# start of DATA SHOWN
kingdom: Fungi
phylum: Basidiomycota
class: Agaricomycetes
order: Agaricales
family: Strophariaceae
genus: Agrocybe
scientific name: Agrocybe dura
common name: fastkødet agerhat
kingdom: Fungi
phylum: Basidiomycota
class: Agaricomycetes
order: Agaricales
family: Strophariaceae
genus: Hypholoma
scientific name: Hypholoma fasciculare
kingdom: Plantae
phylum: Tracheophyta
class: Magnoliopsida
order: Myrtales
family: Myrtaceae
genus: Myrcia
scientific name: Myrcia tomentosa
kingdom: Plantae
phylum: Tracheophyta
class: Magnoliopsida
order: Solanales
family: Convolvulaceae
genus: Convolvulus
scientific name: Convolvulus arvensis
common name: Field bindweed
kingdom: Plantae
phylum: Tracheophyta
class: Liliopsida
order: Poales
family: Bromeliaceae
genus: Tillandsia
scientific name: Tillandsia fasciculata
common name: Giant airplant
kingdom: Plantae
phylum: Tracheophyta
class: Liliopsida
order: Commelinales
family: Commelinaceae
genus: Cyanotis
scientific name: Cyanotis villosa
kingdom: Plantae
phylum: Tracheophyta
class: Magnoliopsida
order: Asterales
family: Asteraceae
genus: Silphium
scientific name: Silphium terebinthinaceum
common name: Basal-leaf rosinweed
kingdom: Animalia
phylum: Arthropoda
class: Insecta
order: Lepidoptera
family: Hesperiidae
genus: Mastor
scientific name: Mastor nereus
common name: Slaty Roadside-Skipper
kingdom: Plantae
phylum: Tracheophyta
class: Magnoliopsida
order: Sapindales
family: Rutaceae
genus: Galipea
# end of DATA SHOWN
• **JOB**
Give the lines above as a single numbered list, skipping any blank lines.

• **WRITTEN SOLUTION**
1. kingdom: Fungi
2. phylum: Basidiomycota
3. class: Agaricomycetes
4. order: Agaricales
5. family: Strophariaceae
6. genus: Agrocybe
7. scientific name: Agrocybe dura
8. common name: fastkødet agerhat
9. kingdom: Fungi
10. phylum: Basidiomycota
11. class: Agaricomycetes
12. order: Agaricales
13. family: Strophariaceae
14. genus: Hypholoma
15. scientific name: Hypholoma fasciculare
16. kingdom: Plantae
17. phylum: Tracheophyta
18. class: Magnoliopsida
19. order: Myrtales
20. family: Myrtaceae
21. genus: Myrcia
22. scientific name: Myrcia tomentosa
23. kingdom: Plantae
24. phylum: Tracheophyta
25. class: Magnoliopsida
26. order: Solanales
27. family: Convolvulaceae
28. genus: Convolvulus
29. scientific name: Convolvulus arvensis
30. common name: Field bindweed
31. kingdom: Plantae
32. phylum: Tracheophyta
33. class: Liliopsida
34. order: Poales
35. family: Bromeliaceae
36. genus: Tillandsia
37. scientific name: Tillandsia fasciculata
38. common name: Giant airplant
39. kingdom: Plantae
40. phylum: Tracheophyta
41. class: Liliopsida
42. order: Commelinales
43. family: Commelinaceae
44. genus: Cyanotis
45. scientific name: Cyanotis villosa
46. kingdom: Plantae
47. phylum: Tracheophyta
48. class: Magnoliopsida
49. order: Asterales
50. family: Asteraceae
51. genus: Silphium
52. scientific name: Silphium terebinthinaceum
53. common name: Basal-leaf rosinweed
54. kingdom: Animalia
55. phylum: Arthropoda
56. class: Insecta
57. order: Lepidoptera
58. family: Hesperiidae
59. genus: Mastor
60. scientific name: Mastor nereus
61. common name: Slaty Roadside-Skipper
62. kingdom: Plantae
63. phylum: Tracheophyta
64. class: Magnoliopsida
65. order: Sapindales
66. family: Rutaceae
67. genus: Galipea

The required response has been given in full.